[Work request]
The answer should be one number, the count of lines in the data with "squamous".

(Provided data begins)

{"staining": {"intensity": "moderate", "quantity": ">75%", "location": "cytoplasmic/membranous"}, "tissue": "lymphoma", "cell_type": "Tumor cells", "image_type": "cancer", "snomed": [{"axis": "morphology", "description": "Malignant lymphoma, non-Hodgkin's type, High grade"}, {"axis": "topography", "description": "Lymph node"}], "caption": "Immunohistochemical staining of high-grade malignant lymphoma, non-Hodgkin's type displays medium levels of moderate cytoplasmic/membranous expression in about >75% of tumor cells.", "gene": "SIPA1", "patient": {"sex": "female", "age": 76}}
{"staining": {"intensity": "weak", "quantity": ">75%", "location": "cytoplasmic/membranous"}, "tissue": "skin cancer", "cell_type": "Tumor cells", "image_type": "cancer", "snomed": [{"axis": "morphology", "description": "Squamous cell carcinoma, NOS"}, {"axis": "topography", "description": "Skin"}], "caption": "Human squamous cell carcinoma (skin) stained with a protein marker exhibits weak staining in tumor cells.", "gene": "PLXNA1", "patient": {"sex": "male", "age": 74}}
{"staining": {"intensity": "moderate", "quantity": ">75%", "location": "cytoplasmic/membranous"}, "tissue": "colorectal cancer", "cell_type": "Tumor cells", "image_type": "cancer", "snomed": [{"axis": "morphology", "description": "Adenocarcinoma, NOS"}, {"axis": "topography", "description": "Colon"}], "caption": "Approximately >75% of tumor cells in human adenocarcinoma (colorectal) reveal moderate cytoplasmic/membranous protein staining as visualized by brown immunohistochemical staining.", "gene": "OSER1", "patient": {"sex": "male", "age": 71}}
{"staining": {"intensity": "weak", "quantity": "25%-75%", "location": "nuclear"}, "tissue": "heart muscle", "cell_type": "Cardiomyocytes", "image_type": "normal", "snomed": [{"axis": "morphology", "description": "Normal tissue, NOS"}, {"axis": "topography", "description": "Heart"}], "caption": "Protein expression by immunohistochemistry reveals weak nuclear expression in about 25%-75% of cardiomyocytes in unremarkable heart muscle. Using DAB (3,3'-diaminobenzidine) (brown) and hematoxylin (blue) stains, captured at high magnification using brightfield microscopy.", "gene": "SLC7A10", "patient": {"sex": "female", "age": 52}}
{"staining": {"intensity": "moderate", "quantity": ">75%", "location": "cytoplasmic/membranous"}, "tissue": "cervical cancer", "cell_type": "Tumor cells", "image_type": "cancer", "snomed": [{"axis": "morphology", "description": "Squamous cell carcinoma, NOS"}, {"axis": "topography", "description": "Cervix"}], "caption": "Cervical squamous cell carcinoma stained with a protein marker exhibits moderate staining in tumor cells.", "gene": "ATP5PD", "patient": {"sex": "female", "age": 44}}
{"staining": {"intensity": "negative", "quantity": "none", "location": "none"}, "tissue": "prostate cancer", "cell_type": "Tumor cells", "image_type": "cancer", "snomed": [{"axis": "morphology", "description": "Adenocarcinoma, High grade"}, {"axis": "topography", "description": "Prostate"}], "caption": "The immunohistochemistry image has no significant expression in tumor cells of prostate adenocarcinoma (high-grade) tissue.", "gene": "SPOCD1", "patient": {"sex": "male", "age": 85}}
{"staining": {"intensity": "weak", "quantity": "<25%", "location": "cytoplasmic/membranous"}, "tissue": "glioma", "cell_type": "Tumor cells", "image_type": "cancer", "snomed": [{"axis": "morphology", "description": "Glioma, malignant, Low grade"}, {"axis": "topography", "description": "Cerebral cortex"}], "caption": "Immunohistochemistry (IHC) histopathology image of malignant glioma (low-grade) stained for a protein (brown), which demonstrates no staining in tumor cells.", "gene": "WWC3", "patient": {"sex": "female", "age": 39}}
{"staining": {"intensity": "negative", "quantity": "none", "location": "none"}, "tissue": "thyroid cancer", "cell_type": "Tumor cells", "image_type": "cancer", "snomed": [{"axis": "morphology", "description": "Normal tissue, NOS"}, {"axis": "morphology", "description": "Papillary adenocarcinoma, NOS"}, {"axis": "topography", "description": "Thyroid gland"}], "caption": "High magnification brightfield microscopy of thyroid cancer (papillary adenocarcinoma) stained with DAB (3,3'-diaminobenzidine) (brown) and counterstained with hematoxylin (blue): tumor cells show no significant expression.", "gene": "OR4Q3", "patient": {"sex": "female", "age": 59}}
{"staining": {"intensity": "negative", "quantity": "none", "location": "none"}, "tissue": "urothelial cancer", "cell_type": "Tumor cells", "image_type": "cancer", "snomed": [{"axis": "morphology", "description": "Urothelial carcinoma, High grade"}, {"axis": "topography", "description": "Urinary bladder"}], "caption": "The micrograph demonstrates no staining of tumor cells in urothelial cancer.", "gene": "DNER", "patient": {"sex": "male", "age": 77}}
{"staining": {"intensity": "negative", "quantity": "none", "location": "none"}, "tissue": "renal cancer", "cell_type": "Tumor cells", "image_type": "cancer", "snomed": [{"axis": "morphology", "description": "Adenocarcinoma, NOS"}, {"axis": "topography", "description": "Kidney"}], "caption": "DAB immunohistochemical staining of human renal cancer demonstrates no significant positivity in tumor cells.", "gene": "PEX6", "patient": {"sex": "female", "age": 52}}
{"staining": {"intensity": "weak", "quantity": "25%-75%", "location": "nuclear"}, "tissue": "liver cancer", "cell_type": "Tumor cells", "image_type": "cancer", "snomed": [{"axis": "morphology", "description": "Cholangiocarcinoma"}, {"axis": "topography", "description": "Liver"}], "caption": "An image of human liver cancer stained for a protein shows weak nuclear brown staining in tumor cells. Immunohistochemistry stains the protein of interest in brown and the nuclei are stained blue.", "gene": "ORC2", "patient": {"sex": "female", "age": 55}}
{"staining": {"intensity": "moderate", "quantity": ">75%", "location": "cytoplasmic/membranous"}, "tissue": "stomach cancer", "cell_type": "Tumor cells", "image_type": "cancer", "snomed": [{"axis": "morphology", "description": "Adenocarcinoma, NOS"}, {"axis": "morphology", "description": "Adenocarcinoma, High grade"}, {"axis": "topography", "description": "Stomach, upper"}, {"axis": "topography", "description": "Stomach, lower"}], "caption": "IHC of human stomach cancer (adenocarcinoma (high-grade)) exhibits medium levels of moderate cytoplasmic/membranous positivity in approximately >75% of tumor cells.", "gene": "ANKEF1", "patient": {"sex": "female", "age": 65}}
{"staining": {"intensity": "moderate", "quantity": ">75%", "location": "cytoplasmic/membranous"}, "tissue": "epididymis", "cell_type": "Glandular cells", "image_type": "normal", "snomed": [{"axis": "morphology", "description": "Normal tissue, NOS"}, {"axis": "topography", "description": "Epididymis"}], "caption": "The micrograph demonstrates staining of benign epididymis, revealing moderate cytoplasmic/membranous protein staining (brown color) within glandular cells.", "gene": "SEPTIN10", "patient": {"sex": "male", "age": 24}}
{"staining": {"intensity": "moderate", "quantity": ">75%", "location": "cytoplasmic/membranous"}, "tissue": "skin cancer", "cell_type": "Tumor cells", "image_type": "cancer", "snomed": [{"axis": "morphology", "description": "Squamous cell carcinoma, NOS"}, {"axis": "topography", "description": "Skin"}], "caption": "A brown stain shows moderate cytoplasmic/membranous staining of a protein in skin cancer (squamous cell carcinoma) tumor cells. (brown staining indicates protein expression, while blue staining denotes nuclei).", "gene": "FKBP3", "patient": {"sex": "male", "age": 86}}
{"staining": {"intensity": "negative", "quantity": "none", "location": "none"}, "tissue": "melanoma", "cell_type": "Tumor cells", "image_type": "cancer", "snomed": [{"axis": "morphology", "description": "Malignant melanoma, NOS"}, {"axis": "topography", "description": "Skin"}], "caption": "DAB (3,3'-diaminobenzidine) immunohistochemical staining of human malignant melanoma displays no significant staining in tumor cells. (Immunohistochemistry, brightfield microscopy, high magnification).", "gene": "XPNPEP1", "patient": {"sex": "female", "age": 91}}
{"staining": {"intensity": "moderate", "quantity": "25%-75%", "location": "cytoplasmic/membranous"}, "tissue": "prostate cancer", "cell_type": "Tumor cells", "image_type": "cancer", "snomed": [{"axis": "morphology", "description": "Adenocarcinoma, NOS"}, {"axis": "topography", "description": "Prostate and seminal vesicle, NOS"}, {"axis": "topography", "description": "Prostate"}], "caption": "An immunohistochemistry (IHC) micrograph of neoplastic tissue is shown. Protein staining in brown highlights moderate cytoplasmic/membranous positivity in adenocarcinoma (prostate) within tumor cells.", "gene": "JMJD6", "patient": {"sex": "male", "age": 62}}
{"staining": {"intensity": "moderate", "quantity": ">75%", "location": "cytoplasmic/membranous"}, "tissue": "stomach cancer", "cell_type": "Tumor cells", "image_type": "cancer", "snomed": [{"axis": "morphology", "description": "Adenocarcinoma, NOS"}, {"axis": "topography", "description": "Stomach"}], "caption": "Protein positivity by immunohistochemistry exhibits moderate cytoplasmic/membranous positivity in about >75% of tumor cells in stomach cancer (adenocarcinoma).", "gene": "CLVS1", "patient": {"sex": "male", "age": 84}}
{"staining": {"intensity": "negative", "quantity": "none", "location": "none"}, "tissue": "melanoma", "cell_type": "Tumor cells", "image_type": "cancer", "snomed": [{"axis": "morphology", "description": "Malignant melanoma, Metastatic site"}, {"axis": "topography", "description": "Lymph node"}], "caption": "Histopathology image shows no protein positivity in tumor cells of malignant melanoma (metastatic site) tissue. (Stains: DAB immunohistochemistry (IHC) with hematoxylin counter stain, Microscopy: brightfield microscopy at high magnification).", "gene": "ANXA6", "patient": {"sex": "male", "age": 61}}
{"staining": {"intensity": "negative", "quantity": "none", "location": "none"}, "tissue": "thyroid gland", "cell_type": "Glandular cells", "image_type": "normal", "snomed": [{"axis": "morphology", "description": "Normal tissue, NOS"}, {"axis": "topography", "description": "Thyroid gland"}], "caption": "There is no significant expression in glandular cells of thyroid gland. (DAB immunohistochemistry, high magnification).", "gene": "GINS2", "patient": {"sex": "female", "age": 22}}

(Provided data ends)

[Result below]
3